§ **Work to complete**
Copy every line of text in the records below word for word, leaving out the bracketed picture markers.

Provided material: Begin

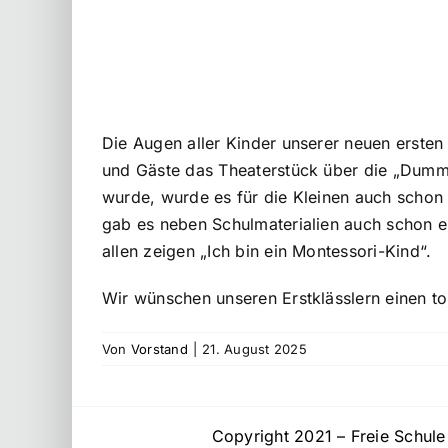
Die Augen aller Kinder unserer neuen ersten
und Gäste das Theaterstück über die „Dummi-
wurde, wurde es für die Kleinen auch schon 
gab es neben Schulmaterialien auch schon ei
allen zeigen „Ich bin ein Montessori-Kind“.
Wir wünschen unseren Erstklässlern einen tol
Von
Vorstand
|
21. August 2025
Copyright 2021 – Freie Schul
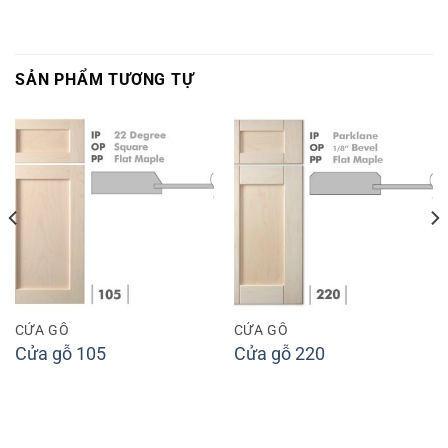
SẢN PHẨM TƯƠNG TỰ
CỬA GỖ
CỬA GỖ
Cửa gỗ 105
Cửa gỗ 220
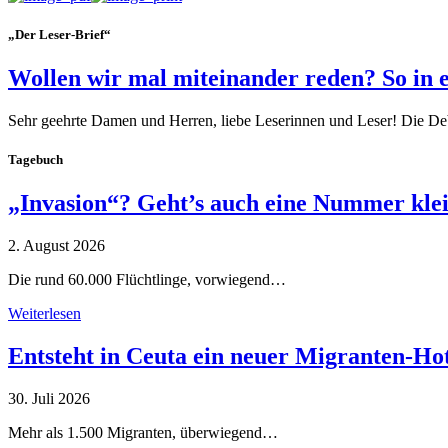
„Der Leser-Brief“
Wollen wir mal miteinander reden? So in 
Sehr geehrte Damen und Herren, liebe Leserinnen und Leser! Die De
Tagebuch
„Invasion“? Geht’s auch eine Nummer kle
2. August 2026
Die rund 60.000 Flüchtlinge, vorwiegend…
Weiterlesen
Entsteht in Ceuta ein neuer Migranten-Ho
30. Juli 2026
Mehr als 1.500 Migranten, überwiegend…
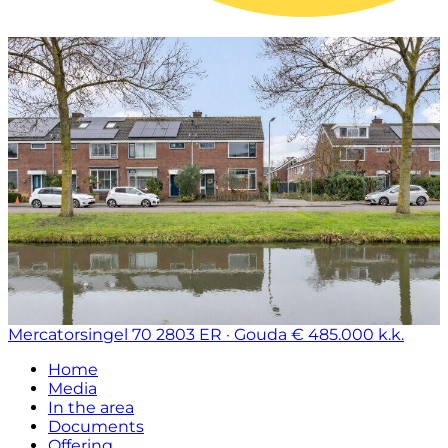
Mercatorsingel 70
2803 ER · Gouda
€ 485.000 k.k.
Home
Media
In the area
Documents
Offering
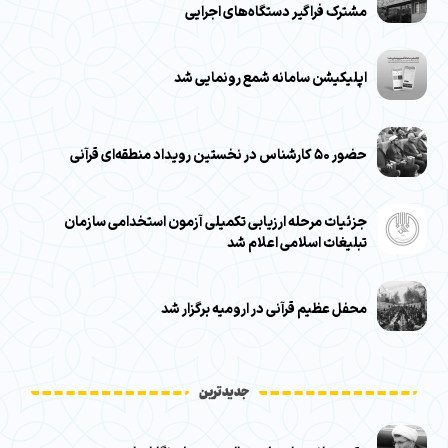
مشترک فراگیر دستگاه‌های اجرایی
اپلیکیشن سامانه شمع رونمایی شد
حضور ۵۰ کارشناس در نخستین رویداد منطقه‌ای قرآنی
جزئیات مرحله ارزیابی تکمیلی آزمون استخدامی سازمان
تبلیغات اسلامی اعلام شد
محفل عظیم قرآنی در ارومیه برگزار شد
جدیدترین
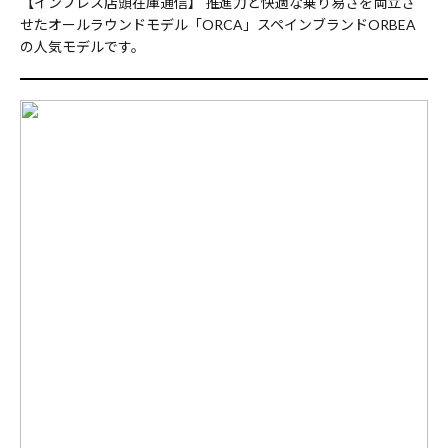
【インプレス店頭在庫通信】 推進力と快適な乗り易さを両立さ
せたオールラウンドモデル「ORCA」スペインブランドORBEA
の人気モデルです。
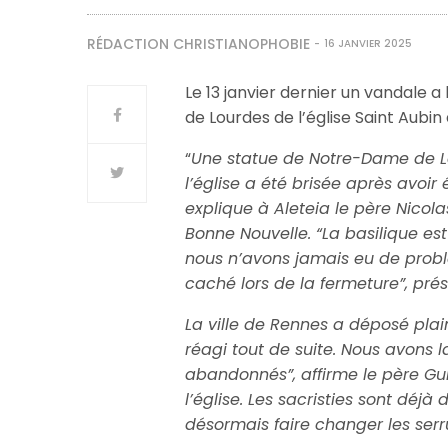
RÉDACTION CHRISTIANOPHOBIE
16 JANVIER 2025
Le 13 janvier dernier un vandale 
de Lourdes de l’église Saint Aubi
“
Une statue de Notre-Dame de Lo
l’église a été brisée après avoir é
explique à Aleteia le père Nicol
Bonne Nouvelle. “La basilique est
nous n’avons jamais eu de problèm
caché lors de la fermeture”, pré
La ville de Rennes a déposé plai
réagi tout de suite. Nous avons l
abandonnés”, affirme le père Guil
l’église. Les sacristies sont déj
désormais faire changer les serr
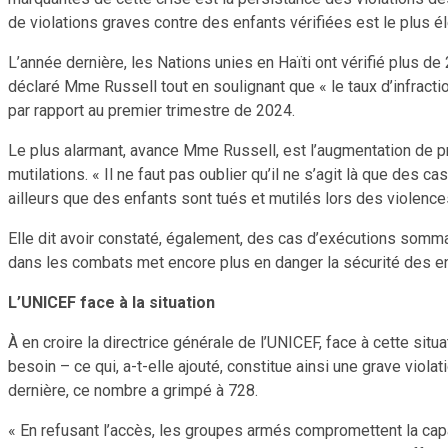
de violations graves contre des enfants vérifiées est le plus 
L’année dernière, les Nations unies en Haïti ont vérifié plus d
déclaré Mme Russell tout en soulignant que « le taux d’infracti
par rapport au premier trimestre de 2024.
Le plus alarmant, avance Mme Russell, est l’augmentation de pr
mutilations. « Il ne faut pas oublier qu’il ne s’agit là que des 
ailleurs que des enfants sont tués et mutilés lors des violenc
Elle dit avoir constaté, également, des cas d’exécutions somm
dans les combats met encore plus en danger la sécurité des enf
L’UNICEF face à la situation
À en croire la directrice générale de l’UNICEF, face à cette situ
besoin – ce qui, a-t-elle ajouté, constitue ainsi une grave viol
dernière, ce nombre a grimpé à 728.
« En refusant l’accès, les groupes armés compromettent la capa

Provided material: End

§ **Response to this task**
Die Augen aller Kinder unserer neuen ersten
und Gäste das Theaterstück über die „Dummi-
wurde, wurde es für die Kleinen auch schon 
gab es neben Schulmaterialien auch schon ei
allen zeigen „Ich bin ein Montessori-Kind“.
Wir wünschen unseren Erstklässlern einen tol
Von
Vorstand
|
21. August 2025
Copyright 2021 – Freie Schul
SẢN PHẨM TƯƠNG TỰ
CỬA GỖ
CỬA GỖ
Cửa gỗ 105
Cửa gỗ 220
„Der Leser-Brief“
Wollen wir mal miteinander reden? So in 
Sehr geehrte Damen und Herren, liebe Leserinnen und Leser! Die De
Tagebuch
„Invasion“? Geht’s auch eine Nummer kle
2. August 2026
Die rund 60.000 Flüchtlinge, vorwiegend…
Weiterlesen
Entsteht in Ceuta ein neuer Migranten-Ho
30. Juli 2026
Mehr als 1.500 Migranten, überwiegend…
Mercatorsingel 70
2803 ER · Gouda
€ 485.000 k.k.
Home
Media
In the area
Documents
Offering
مشترک فراگیر دستگاه‌های اجرایی
اپلیکیشن سامانه شمع رونمایی شد
حضور ۵۰ کارشناس در نخستین رویداد منطقه‌ای قرآنی
جزئیات مرحله ارزیابی تکمیلی آزمون استخدامی سازمان
تبلیغات اسلامی اعلام شد
محفل عظیم قرآنی در ارومیه برگزار شد
جدیدترین
【インプレス店頭在庫通信】 推進力と快適な乗り易さを両立さ
せたオールラウンドモデル「ORCA」スペインブランドORBEA
の人気モデルです。
RÉDACTION CHRISTIANOPHOBIE
16 JANVIER 2025
Le 13 janvier dernier un vandale 
de Lourdes de l’église Saint Aubi
“
Une statue de Notre-Dame de Lo
l’église a été brisée après avoir é
explique à Aleteia le père Nicol
Bonne Nouvelle. “La basilique est
nous n’avons jamais eu de problèm
caché lors de la fermeture”, pré
La ville de Rennes a déposé plai
réagi tout de suite. Nous avons l
abandonnés”, affirme le père Guil
l’église. Les sacristies sont déj
désormais faire changer les serr
de violations graves contre des enfants vérifiées est le plus 
L’année dernière, les Nations unies en Haïti ont vérifié plus d
déclaré Mme Russell tout en soulignant que « le taux d’infracti
par rapport au premier trimestre de 2024.
Le plus alarmant, avance Mme Russell, est l’augmentation de pr
mutilations. « Il ne faut pas oublier qu’il ne s’agit là que des 
ailleurs que des enfants sont tués et mutilés lors des violenc
Elle dit avoir constaté, également, des cas d’exécutions somm
dans les combats met encore plus en danger la sécurité des enf
L’UNICEF face à la situation
À en croire la directrice générale de l’UNICEF, face à cette situ
besoin – ce qui, a-t-elle ajouté, constitue ainsi une grave viol
dernière, ce nombre a grimpé à 728.
« En refusant l’accès, les groupes armés compromettent la capa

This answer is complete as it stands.